══ TEXT SEGMENT ══
While in isolation, I noticed how much we connected by sharing our creativity on social media in an act of showing and being seen – our bread, our gardens, our dances, our cardboard animated projects. This is my show and tell.


'Ta da 4', 2020

2 Ta Da 4, 2020

I have worked with photographs of skaters in the past – I am intrigued by the artistic expression required of these athletes and the shapes they embody. My interventions are an exercise in distilling the figure into colourful dots, mapping the velocity, gyroscopic movement and expression.


‘Jester 1’, 2020

3 Jester 1, 2020

I often choose to use unconventional materials in my work – these playful jesters wear suits of gaudy sticky-backed plastic, defying the strict formality of the black-and-white photograph underneath. I imagine the subject bouncing around, playing the fool. The plastic circles accentuate her stance, evoking an almost mechanical figure, an anatomical robot.


‘Clearing 1’, 2020

6 Clearing 1, 2020

Here, I pared down my intervention. Restricting the embroidered scribbling to the border seems to give the collaged photographs more depth, while heightening the sense of place, solitude and tranquility.


‘Blue moons’, 2020

5 Blue Moons, 2020

Sometimes I will work on a series of photographs that suit my ideas. In this case it was the other way around. I was struck by the ethereal, remote quality of this image. My response amplifies and echoes the sense of such an otherworldly, alien place.


‘Valley melody’, 2020

4 Valley Melody, 2020

I love to work with large-scale, generic photos of places we think we know. I started adding spots a few years ago, evoking flare particles so often captured in landscape photography.  Here they float across the image, following the mountainous contours, guiding us into imagination.
═══
══ INFORMATION SUPPLIED ══
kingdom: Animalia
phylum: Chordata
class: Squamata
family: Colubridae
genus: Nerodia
═══
_EXERCISE OBJECTIVE_
Return everything in the text on the altered photographs from "5 Blue Moons, 2020" down to "otherworldly, alien place.", word for word.

_THE ANSWER_
5 Blue Moons, 2020

Sometimes I will work on a series of photographs that suit my ideas. In this case it was the other way around. I was struck by the ethereal, remote quality of this image. My response amplifies and echoes the sense of such an otherworldly, alien place.